At startup, the monitor computes a baseline of all watched files. Each baseline entry contains:

Field Description
path Absolute file path
hash SHA-256 hex digest
category Watch category (service_binary, policy_file, etc.)
size File size in bytes

The baseline itself is HMAC-signed to prevent tampering. If the HMAC key is not available, baselines are marked "unsigned".

API Endpoints

GET /health

Service health and current integrity state.

GET /api/v1/status

Full status including watched file count, violation count, and active violations.

GET /api/v1/baseline

Returns the current signed baseline manifest.

GET /api/v1/verify

Lightweight check: 200 if trusted, 503 if degraded or recovery_required.

POST /api/v1/scan (token required)

Forces an immediate integrity scan.

POST /api/v1/rebaseline (token required)

Recomputes the baseline from current file state. Clears all violations and resets state to trusted.
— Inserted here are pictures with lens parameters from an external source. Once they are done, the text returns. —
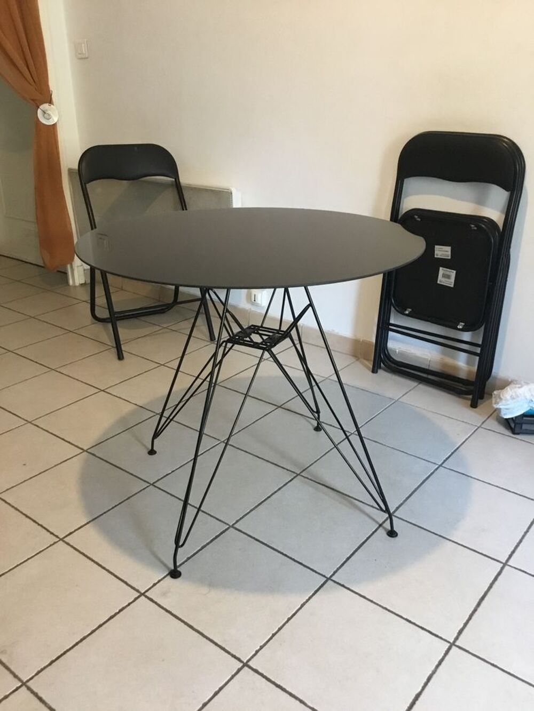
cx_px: 267
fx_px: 638
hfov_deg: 45.4
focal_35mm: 31
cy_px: 356
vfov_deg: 58.3
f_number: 2.4
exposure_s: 1/33
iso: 200
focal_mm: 3.3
POST /api/v1/reload (token required)

Reloads the monitor policy from disk.

Configuration

The monitor policy (/etc/secure-ai/policy/integrity-monitor.yaml) controls:

Key Default Description
scan_interval 30s How often to scan all watched files
service_binaries All Go service paths Binaries to monitor
policy_files policy.yaml + agent.yaml + more Policy files to monitor
model_dirs /var/lib/secure-ai/registry Directories containing model files
systemd_units Critical service units Systemd units to monitor
trust_material cosign.pub Trust anchors to monitor
hmac_key_path /run/secure-ai/integrity-hmac-key HMAC key for baseline signing
degradation_threshold 3 Violations before recovery_required state

Comparison with Previous Approach

Feature Timer-based (integrity-check.sh) Continuous (integrity-monitor)
Scan interval 15 minutes 30 seconds
Watched files Models only Binaries + policies + models + units + trust
Baseline None (live registry API) HMAC-signed manifest
State machine ok/failed trusted/degraded/recovery_required
API File-based result HTTP API with scan/rebaseline/verify
Language Bash Go
Rebaseline N/A POST /api/v1/rebaseline

Hardening

  • Systemd sandbox: DynamicUser, ProtectSystem=strict, MemoryDenyWriteExecute, no capabilities
  • Seccomp-BPF: Allowlisted syscalls only
  • Landlock: Read-only access to service binaries, policies, models, systemd units; write to audit logs only
  • Resource limits: 256M memory (hashes large model files), 15% CPU, 32 tasks

Tests

42 tests covering:

  • Policy loading (defaults, from YAML, invalid, missing fields)
  • File hashing (valid, missing, deterministic)
  • Baseline computation (with files, sorted, HMAC with/without key, verification)
  • Integrity scanning (no violations, modified file, deleted file, many violations -> recovery_required)
  • Counter tracking (scan count, degraded count)
  • Action determination (per-category actions)
  • HTTP endpoints (health, status, baseline, scan, rebaseline, reload, verify)
  • Token authentication (no config, requires bearer, invalid, valid)
  • Audit logging (violations logged)
  • Model directory watching (model tamper detection)
  • Rebaseline after tampering (clears violations)

Run tests:

cd services/integrity-monitor && go test -v -race ./...